▶ EXERCISE BRIEF
Extract every line from the material below and copy each one character for character.

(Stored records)
■ ■ ■

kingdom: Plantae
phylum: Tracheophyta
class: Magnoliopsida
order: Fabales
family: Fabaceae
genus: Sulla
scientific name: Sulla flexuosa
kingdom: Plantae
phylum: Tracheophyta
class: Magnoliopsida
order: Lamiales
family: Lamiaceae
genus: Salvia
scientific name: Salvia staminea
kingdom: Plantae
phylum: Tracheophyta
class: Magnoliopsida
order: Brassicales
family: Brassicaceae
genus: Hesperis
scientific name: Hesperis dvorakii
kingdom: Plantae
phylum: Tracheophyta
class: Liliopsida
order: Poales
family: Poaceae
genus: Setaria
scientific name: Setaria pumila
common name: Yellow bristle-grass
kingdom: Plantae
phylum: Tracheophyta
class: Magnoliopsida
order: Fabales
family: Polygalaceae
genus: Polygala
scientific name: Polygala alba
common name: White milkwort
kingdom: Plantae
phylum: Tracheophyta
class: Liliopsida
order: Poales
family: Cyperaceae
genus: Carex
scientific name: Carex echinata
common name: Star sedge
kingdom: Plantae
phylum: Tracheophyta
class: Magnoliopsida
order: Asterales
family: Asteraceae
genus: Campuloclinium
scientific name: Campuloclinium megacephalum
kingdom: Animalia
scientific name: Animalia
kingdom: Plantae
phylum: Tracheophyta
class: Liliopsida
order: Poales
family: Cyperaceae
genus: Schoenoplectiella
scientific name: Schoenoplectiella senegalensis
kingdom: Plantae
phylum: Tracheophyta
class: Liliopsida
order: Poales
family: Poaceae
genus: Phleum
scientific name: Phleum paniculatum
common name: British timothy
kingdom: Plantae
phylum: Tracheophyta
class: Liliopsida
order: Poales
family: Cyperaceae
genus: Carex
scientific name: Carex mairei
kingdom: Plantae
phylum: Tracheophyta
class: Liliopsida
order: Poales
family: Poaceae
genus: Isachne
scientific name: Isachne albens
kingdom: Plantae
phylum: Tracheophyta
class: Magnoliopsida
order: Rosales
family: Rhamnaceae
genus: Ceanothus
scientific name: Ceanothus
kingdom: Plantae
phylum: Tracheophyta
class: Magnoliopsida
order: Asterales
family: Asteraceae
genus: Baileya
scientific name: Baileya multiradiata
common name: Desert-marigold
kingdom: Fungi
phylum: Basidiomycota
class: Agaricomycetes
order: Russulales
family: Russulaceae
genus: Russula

■ ■ ■

▶ ANSWER FOR THIS EXERCISE
kingdom: Plantae
phylum: Tracheophyta
class: Magnoliopsida
order: Fabales
family: Fabaceae
genus: Sulla
scientific name: Sulla flexuosa
kingdom: Plantae
phylum: Tracheophyta
class: Magnoliopsida
order: Lamiales
family: Lamiaceae
genus: Salvia
scientific name: Salvia staminea
kingdom: Plantae
phylum: Tracheophyta
class: Magnoliopsida
order: Brassicales
family: Brassicaceae
genus: Hesperis
scientific name: Hesperis dvorakii
kingdom: Plantae
phylum: Tracheophyta
class: Liliopsida
order: Poales
family: Poaceae
genus: Setaria
scientific name: Setaria pumila
common name: Yellow bristle-grass
kingdom: Plantae
phylum: Tracheophyta
class: Magnoliopsida
order: Fabales
family: Polygalaceae
genus: Polygala
scientific name: Polygala alba
common name: White milkwort
kingdom: Plantae
phylum: Tracheophyta
class: Liliopsida
order: Poales
family: Cyperaceae
genus: Carex
scientific name: Carex echinata
common name: Star sedge
kingdom: Plantae
phylum: Tracheophyta
class: Magnoliopsida
order: Asterales
family: Asteraceae
genus: Campuloclinium
scientific name: Campuloclinium megacephalum
kingdom: Animalia
scientific name: Animalia
kingdom: Plantae
phylum: Tracheophyta
class: Liliopsida
order: Poales
family: Cyperaceae
genus: Schoenoplectiella
scientific name: Schoenoplectiella senegalensis
kingdom: Plantae
phylum: Tracheophyta
class: Liliopsida
order: Poales
family: Poaceae
genus: Phleum
scientific name: Phleum paniculatum
common name: British timothy
kingdom: Plantae
phylum: Tracheophyta
class: Liliopsida
order: Poales
family: Cyperaceae
genus: Carex
scientific name: Carex mairei
kingdom: Plantae
phylum: Tracheophyta
class: Liliopsida
order: Poales
family: Poaceae
genus: Isachne
scientific name: Isachne albens
kingdom: Plantae
phylum: Tracheophyta
class: Magnoliopsida
order: Rosales
family: Rhamnaceae
genus: Ceanothus
scientific name: Ceanothus
kingdom: Plantae
phylum: Tracheophyta
class: Magnoliopsida
order: Asterales
family: Asteraceae
genus: Baileya
scientific name: Baileya multiradiata
common name: Desert-marigold
kingdom: Fungi
phylum: Basidiomycota
class: Agaricomycetes
order: Russulales
family: Russulaceae
genus: Russula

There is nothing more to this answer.